■ **What this task involves**
Reproduce the entries exactly as they appear below.

[Records from a dataset]
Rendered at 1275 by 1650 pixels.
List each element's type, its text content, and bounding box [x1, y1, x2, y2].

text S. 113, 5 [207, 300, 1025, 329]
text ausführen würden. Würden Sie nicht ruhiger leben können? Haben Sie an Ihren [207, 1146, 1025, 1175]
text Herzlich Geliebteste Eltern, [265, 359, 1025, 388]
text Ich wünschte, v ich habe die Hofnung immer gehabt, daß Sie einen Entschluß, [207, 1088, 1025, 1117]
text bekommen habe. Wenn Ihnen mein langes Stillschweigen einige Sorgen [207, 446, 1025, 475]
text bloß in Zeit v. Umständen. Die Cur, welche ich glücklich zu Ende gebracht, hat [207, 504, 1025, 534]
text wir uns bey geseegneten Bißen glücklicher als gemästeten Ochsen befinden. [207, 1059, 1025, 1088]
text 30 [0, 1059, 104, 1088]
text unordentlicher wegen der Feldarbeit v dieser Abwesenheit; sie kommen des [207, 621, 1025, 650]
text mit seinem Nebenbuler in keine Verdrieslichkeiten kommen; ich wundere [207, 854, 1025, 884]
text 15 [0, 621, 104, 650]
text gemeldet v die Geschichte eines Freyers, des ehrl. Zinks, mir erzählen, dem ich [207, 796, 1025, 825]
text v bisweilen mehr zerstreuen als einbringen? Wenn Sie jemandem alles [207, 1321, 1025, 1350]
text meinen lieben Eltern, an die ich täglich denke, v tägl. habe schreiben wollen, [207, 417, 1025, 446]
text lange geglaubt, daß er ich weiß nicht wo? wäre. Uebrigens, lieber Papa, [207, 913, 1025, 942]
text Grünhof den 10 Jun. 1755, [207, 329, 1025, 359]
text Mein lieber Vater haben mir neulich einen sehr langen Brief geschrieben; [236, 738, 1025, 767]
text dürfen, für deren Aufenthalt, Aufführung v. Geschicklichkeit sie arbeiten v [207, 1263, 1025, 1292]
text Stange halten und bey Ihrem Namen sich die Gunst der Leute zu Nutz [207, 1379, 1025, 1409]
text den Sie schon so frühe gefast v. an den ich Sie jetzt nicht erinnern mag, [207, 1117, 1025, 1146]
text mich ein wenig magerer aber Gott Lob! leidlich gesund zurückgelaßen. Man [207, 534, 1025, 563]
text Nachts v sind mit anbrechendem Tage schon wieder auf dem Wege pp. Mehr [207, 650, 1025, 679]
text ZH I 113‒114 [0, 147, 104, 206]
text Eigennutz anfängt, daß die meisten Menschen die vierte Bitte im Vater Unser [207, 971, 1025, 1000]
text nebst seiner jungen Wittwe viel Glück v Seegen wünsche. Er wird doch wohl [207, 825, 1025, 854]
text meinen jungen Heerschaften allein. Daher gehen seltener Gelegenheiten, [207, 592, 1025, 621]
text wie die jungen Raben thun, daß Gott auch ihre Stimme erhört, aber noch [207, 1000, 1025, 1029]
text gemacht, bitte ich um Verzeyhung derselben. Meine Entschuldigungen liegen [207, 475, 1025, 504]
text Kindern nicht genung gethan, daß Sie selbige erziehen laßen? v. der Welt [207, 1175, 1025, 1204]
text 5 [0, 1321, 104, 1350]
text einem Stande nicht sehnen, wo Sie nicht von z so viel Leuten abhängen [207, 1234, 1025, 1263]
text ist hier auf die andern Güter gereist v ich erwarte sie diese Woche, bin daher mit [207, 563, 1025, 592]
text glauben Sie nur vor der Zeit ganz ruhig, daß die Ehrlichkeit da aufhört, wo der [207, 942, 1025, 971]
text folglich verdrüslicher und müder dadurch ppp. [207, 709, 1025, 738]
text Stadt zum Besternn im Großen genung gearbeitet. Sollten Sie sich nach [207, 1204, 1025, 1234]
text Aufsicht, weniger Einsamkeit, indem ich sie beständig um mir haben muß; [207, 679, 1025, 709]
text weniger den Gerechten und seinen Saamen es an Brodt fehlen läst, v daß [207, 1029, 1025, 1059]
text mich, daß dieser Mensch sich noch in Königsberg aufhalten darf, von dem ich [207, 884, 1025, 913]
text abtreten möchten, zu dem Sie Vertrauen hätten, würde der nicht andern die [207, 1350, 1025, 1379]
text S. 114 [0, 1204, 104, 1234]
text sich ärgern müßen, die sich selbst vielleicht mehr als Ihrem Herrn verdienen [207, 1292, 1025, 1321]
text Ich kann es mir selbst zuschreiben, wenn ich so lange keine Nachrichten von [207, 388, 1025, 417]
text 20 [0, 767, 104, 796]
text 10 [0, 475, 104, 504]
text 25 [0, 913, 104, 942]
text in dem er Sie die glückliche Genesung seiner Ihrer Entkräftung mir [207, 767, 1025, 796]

■ **Task solution**
Rendered at 1275 by 1650 pixels.
List each element's type, its text content, and bounding box [x1, y1, x2, y2].

text S. 113, 5 [207, 300, 1025, 329]
text ausführen würden. Würden Sie nicht ruhiger leben können? Haben Sie an Ihren [207, 1146, 1025, 1175]
text Herzlich Geliebteste Eltern, [265, 359, 1025, 388]
text Ich wünschte, v ich habe die Hofnung immer gehabt, daß Sie einen Entschluß, [207, 1088, 1025, 1117]
text bekommen habe. Wenn Ihnen mein langes Stillschweigen einige Sorgen [207, 446, 1025, 475]
text bloß in Zeit v. Umständen. Die Cur, welche ich glücklich zu Ende gebracht, hat [207, 504, 1025, 534]
text wir uns bey geseegneten Bißen glücklicher als gemästeten Ochsen befinden. [207, 1059, 1025, 1088]
text 30 [0, 1059, 104, 1088]
text unordentlicher wegen der Feldarbeit v dieser Abwesenheit; sie kommen des [207, 621, 1025, 650]
text mit seinem Nebenbuler in keine Verdrieslichkeiten kommen; ich wundere [207, 854, 1025, 884]
text 15 [0, 621, 104, 650]
text gemeldet v die Geschichte eines Freyers, des ehrl. Zinks, mir erzählen, dem ich [207, 796, 1025, 825]
text v bisweilen mehr zerstreuen als einbringen? Wenn Sie jemandem alles [207, 1321, 1025, 1350]
text meinen lieben Eltern, an die ich täglich denke, v tägl. habe schreiben wollen, [207, 417, 1025, 446]
text lange geglaubt, daß er ich weiß nicht wo? wäre. Uebrigens, lieber Papa, [207, 913, 1025, 942]
text Grünhof den 10 Jun. 1755, [207, 329, 1025, 359]
text Mein lieber Vater haben mir neulich einen sehr langen Brief geschrieben; [236, 738, 1025, 767]
text dürfen, für deren Aufenthalt, Aufführung v. Geschicklichkeit sie arbeiten v [207, 1263, 1025, 1292]
text Stange halten und bey Ihrem Namen sich die Gunst der Leute zu Nutz [207, 1379, 1025, 1409]
text den Sie schon so frühe gefast v. an den ich Sie jetzt nicht erinnern mag, [207, 1117, 1025, 1146]
text mich ein wenig magerer aber Gott Lob! leidlich gesund zurückgelaßen. Man [207, 534, 1025, 563]
text Nachts v sind mit anbrechendem Tage schon wieder auf dem Wege pp. Mehr [207, 650, 1025, 679]
text ZH I 113‒114 [0, 147, 104, 206]
text Eigennutz anfängt, daß die meisten Menschen die vierte Bitte im Vater Unser [207, 971, 1025, 1000]
text nebst seiner jungen Wittwe viel Glück v Seegen wünsche. Er wird doch wohl [207, 825, 1025, 854]
text meinen jungen Heerschaften allein. Daher gehen seltener Gelegenheiten, [207, 592, 1025, 621]
text wie die jungen Raben thun, daß Gott auch ihre Stimme erhört, aber noch [207, 1000, 1025, 1029]
text gemacht, bitte ich um Verzeyhung derselben. Meine Entschuldigungen liegen [207, 475, 1025, 504]
text Kindern nicht genung gethan, daß Sie selbige erziehen laßen? v. der Welt [207, 1175, 1025, 1204]
text 5 [0, 1321, 104, 1350]
text einem Stande nicht sehnen, wo Sie nicht von z so viel Leuten abhängen [207, 1234, 1025, 1263]
text ist hier auf die andern Güter gereist v ich erwarte sie diese Woche, bin daher mit [207, 563, 1025, 592]
text glauben Sie nur vor der Zeit ganz ruhig, daß die Ehrlichkeit da aufhört, wo der [207, 942, 1025, 971]
text folglich verdrüslicher und müder dadurch ppp. [207, 709, 1025, 738]
text Stadt zum Besternn im Großen genung gearbeitet. Sollten Sie sich nach [207, 1204, 1025, 1234]
text Aufsicht, weniger Einsamkeit, indem ich sie beständig um mir haben muß; [207, 679, 1025, 709]
text weniger den Gerechten und seinen Saamen es an Brodt fehlen läst, v daß [207, 1029, 1025, 1059]
text mich, daß dieser Mensch sich noch in Königsberg aufhalten darf, von dem ich [207, 884, 1025, 913]
text abtreten möchten, zu dem Sie Vertrauen hätten, würde der nicht andern die [207, 1350, 1025, 1379]
text S. 114 [0, 1204, 104, 1234]
text sich ärgern müßen, die sich selbst vielleicht mehr als Ihrem Herrn verdienen [207, 1292, 1025, 1321]
text Ich kann es mir selbst zuschreiben, wenn ich so lange keine Nachrichten von [207, 388, 1025, 417]
text 20 [0, 767, 104, 796]
text 10 [0, 475, 104, 504]
text 25 [0, 913, 104, 942]
text in dem er Sie die glückliche Genesung seiner Ihrer Entkräftung mir [207, 767, 1025, 796]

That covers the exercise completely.